When my son was diagnosed with autism, I made the best of it. When my wife was pregnant with our second child and had to spend 6 months of it on bed rest, I made the best of it. When my wife was diagnosed with fibromyalgia and could barely get off the couch, I made the best of it.
People told me I would crack, have a nervous breakdown or worse, leave… I didn’t. When people asked how I handle the stress, I told them that I just take one day at a time and I, of course, make the best of it.
Now those days are behind me and my wife is gone. Our children are being split between us 50/50 where I get them for one week and she gets them for one week.
I’ve been with my kids almost every day since their birth and even more so in the last 5 months. With their mother working extra hard, my boys and I were glued together (other than school) every single day.

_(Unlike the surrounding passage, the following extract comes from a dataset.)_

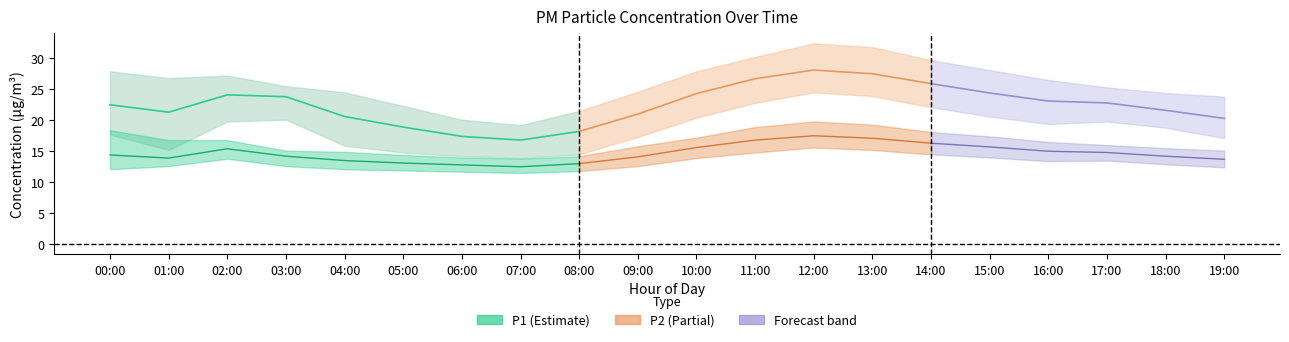

What is the approximate value of P1_lower at 02:00?

19.8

And after 5 months of that, they’re gone for the week. And this house feels ever so quiet now. No wife. No kids. Not even the dog.
So what do I do?
Well, I’ve been eating some foods that I haven’t had in years, due to the wife’s healthy diet, my son’s gluten free diet and our lack of budget. I’ve been watching movies I have been dying to see. I’ve been playing video games that I haven’t touched in almost a year. I’ve been reading and learning new skills in my field of expertise to better myself.
I posted some pictures on Facebook to which one person replied “you’re not supposed to be enjoying this! lol”
And I got to thinking.
She’s right. I’m not supposed to be enjoying this. What I’m supposed to do is feel alone and quiet and maybe even sad. After all, I do miss my boys tremendously right now. My wife too, but more so my boys since we were together so often for the last 5 months… just the 3 of us.
But why? Why do to that to myself just because I’m “supposed to?”
I thought back to the bed rest, the diagnosis, the struggles with money, the decisions and sacrifices we’ve made and I thought to myself… no, I’m not going to do what I’m supposed to do.
I’m going to make the best of it.
I have the house to myself, I’m going to keep myself busy in the best way I know how and when the week is up, my boys will come back to me. And again, during that short week that I get them… I’m going to make the best of it again.
The way I see it is, when times get hard or life throws mud in your face, you have 2 choices:
1. Do what you’re supposed to do and let it get you down.
2. Make the best of it.
It’s kind of like that whole “when life gives you lemons…” cliché, except, I’m going to make myself a steak and watch a good movie with my lemonade. Because life is to short to do what you’re supposed to. Instead, make the best of it. One day you’ll look back on your life and be glad that you did.